A ideia também agrada a Mariana Filipe, sobretudo porque há pessoas que não dão “o devido valor” aos artistas de rua. “Para estar aqui a tocar à vontade tive todo um percurso. Tenho gastos com as cordas, toda a manutenção do instrumento. Música parece fácil. Tu chegas aqui e sai som. Mas não, há todo um percurso. Se calhar com esse sindicato, haveria mais respeito”. 

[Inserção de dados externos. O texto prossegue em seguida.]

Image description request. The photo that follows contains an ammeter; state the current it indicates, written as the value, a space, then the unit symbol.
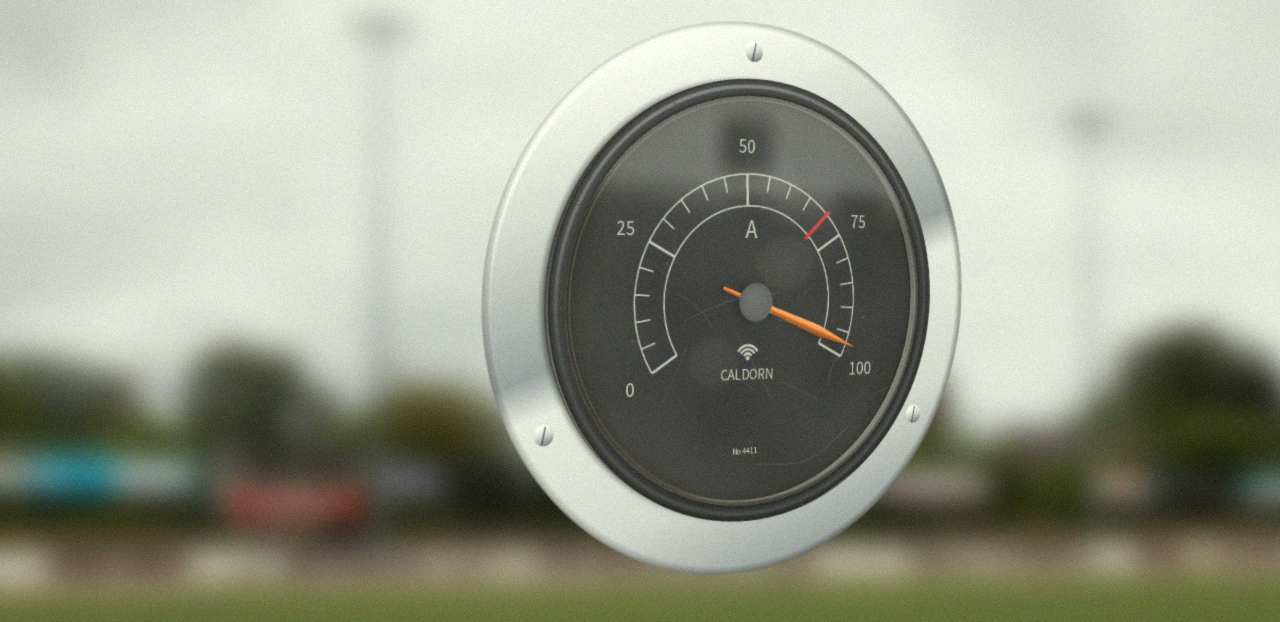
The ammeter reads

Além de tocar nas ruas, Mariana dá também aulas de violoncelo. Diz que vai havendo sempre trabalho. Tem em casa um estúdio com o namorado e estão a tentar gravar algumas músicas. Mas também gosta de estar na rua porque se vai testando — a si própria e à sua música. “Eu não quero ser solista. Quero, apesar de tudo, criar e ser feliz com a minha música”, diz. 

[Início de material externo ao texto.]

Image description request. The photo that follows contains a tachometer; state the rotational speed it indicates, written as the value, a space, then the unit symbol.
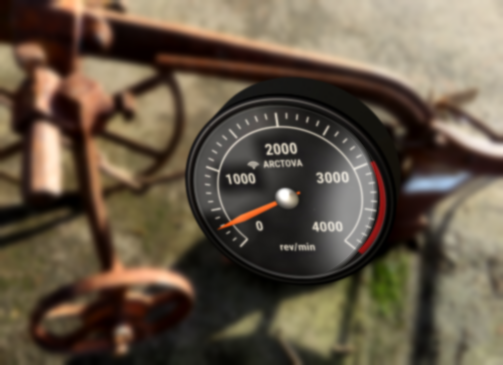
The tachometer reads 300 rpm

Para eles, as artes de rua também têm o seu papel. Mariana Filipe vê nas ruas de Lisboa a oportunidade de divulgar um instrumento não tão conhecido como o violoncelo, “mais ligado à música erudita”.

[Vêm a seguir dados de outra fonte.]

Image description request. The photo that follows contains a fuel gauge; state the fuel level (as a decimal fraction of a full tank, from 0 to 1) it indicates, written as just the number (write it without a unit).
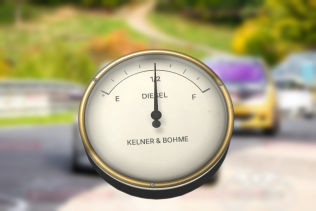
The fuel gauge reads 0.5
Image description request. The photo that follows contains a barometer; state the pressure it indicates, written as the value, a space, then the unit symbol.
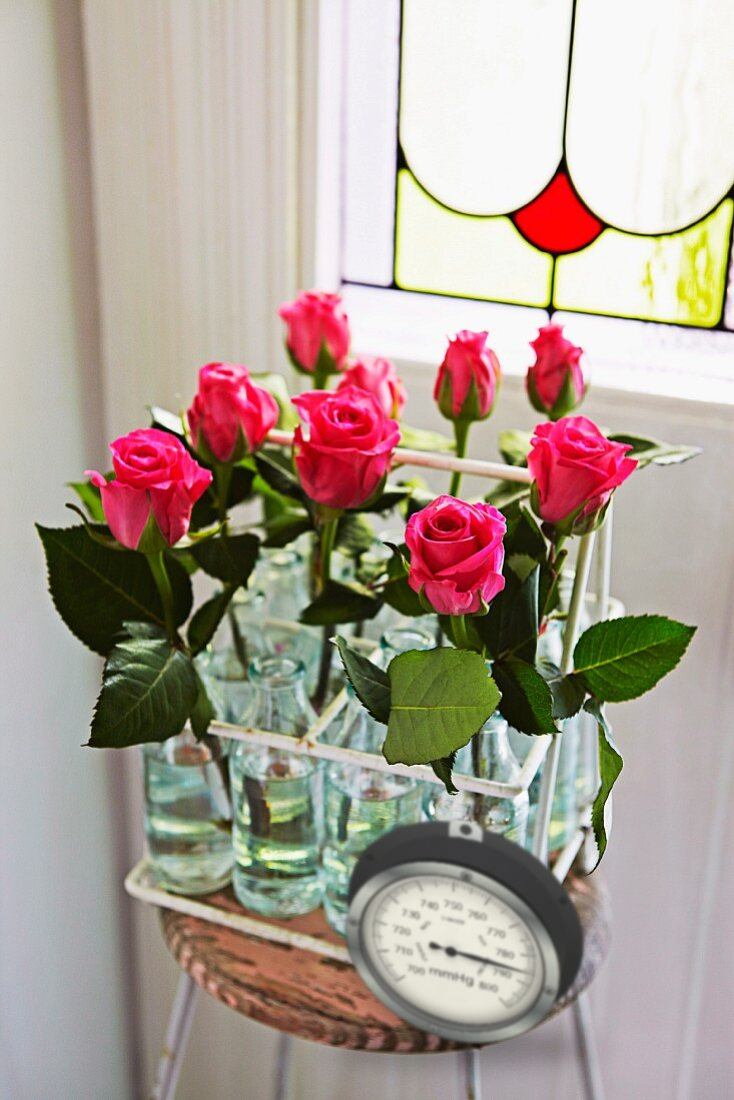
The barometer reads 785 mmHg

Já Daniel acredita que nem toda a gente tem, por exemplo, a hipótese de ir ao teatro e a rua é um palco aberto a todos: “Se enquanto estiver a actuar esqueceres um bocadinho a tua vida e conseguires entrar dentro da minha magia, acho que, em 40 minutos, te mostrei a possibilidade de uma vida diferente”.